EFFECT: higher technical parameters; improved quality of image; reduced sizes.
FIELD: optical objectives.
SUBSTANCE: IR objective has the following members disposed in series: motionless first component in form of positive concave-convex lens; movable second component composed of first negative convex-concave lens and second convex-concave negative lens; movable third component; motionless fourth and fifth components.
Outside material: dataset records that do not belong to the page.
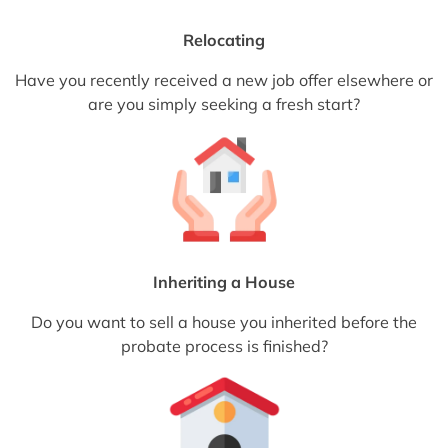
Relocating
Have you recently received a new job offer elsewhere or
are you simply seeking a fresh start?
Inheriting a House
Do you want to sell a house you inherited before the
probate process is finished?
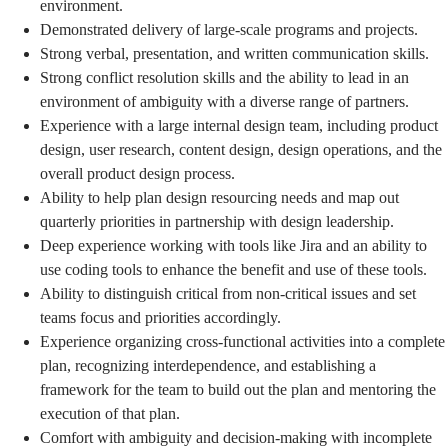
environment.
Demonstrated delivery of large-scale programs and projects.
Strong verbal, presentation, and written communication skills.
Strong conflict resolution skills and the ability to lead in an
environment of ambiguity with a diverse range of partners.
Experience with a large internal design team, including product
design, user research, content design, design operations, and the
overall product design process.
Ability to help plan design resourcing needs and map out
quarterly priorities in partnership with design leadership.
Deep experience working with tools like Jira and an ability to
use coding tools to enhance the benefit and use of these tools.
Ability to distinguish critical from non-critical issues and set
teams focus and priorities accordingly.
Experience organizing cross-functional activities into a complete
plan, recognizing interdependence, and establishing a
framework for the team to build out the plan and mentoring the
execution of that plan.
Comfort with ambiguity and decision-making with incomplete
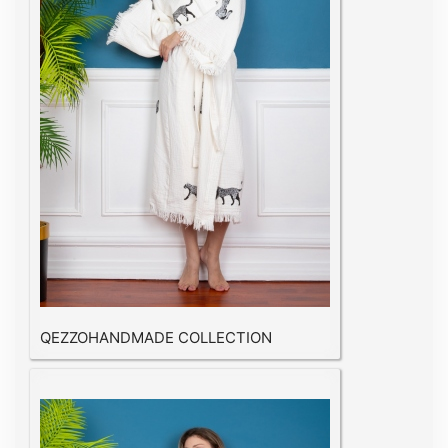
QEZZOHANDMADE COLLECTION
Focal lengths f1 and f5 of first and second components correspondingly are chosen in dependence of maximal focal length of IR objective to be the following: f1=(0,804-0,948)ft and f5=(0,342-0,346)ft, where f1 and f5 are focal lengths of first and fifth components correspondingly and ft is maximal focal length of objective.
EFFECT: reduced length of IR objective in relation to its maximal focal length at changes in multiplicity of change in focal length.